Tâches
a - Répondez, s'il vous plaît, à ces questions sur le texte consacré à l'abbé Bonpain :
(i) En quelle année et dans quelle ville est-il né ?
(ii) Quels réseaux de la Résistance rejoint-il ?
(iii) Quel surnom porte la malle à double fond ?
b - Résumez en deux phrases le texte consacré à l'abbé Bonpain.

Texte à analyser

Abbé Bonpain
René Bonpain, plus connu sous le nom d’abbé Bonpain, est né en 1908 à Dunkerque. Ordonné prêtre en 1933, il devient vicaire à Rosendaël, un quartier de sa ville natale. Très proche de ses paroissiens, il s’engage dans la Résistance dès les premiers mois de l’Occupation et rejoint les réseaux Zéro-France et Alliance, spécialisés dans le renseignement militaire et le sabotage.
L’abbé transmet des informations en utilisant un ingénieux système de malle à double fond surnommée « Paulinette », camouflée dans des convois de charbon à destination de Toulouse ou La Rochelle. Il aide également de nombreux jeunes à échapper au Service du travail obligatoire (STO) en les exfiltrant vers la zone libre ou en leur procurant de faux papiers.

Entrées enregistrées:

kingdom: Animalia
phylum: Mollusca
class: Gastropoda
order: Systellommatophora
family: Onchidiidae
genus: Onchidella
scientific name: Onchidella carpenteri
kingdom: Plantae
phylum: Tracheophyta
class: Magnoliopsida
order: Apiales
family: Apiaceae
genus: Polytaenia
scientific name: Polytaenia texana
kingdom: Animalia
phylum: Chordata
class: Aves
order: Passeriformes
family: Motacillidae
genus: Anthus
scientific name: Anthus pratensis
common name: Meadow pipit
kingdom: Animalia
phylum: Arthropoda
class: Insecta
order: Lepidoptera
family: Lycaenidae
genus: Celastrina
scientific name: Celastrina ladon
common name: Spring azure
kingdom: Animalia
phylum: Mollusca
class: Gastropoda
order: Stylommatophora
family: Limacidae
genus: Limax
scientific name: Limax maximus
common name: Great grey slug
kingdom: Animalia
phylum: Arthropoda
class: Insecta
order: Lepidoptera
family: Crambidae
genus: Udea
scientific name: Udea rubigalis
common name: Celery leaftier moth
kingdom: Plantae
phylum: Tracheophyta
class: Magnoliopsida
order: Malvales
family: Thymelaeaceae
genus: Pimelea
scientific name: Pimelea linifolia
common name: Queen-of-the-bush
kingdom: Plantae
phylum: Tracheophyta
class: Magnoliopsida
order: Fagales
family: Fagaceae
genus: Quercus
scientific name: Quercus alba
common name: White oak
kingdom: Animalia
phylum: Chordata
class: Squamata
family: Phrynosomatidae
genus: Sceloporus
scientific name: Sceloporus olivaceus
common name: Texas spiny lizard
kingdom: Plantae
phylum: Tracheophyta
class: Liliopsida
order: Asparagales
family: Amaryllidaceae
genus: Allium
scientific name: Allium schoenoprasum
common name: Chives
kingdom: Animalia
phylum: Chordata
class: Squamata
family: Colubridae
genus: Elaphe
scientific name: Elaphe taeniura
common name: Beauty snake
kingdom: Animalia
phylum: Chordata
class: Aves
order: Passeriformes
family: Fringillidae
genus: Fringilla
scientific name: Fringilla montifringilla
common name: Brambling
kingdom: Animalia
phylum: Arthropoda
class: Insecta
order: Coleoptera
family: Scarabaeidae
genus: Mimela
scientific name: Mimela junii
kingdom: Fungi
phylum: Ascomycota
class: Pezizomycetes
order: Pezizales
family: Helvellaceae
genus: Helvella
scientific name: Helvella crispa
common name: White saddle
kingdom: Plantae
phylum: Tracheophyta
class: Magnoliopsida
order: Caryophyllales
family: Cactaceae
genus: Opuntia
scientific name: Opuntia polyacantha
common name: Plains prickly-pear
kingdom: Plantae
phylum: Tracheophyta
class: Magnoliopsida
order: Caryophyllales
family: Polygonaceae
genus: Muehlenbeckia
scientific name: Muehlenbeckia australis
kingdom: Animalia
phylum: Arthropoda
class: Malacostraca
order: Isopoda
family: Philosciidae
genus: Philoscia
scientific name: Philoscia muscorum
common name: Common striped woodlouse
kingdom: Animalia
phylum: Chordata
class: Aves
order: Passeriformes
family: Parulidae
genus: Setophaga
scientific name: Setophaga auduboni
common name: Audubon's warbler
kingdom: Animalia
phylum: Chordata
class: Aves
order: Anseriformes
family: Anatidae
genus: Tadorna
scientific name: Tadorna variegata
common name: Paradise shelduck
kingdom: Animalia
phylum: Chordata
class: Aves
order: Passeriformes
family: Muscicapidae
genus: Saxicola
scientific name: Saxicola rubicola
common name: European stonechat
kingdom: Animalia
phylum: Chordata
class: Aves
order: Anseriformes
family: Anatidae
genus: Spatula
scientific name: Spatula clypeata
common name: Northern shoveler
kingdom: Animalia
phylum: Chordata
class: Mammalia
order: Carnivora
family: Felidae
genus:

Réponses par tâche
a -
(i) En 1908, à Dunkerque.
(ii) Les réseaux Zéro-France et Alliance.
(iii) « Paulinette ».

b - René Bonpain, né en 1908 à Dunkerque et ordonné prêtre en 1933, devient vicaire à Rosendaël, puis s'engage dans la Résistance dès les premiers mois de l'Occupation au sein des réseaux Zéro-France et Alliance. Il transmet des informations grâce à une malle à double fond camouflée dans des convois de charbon et aide de nombreux jeunes à échapper au STO.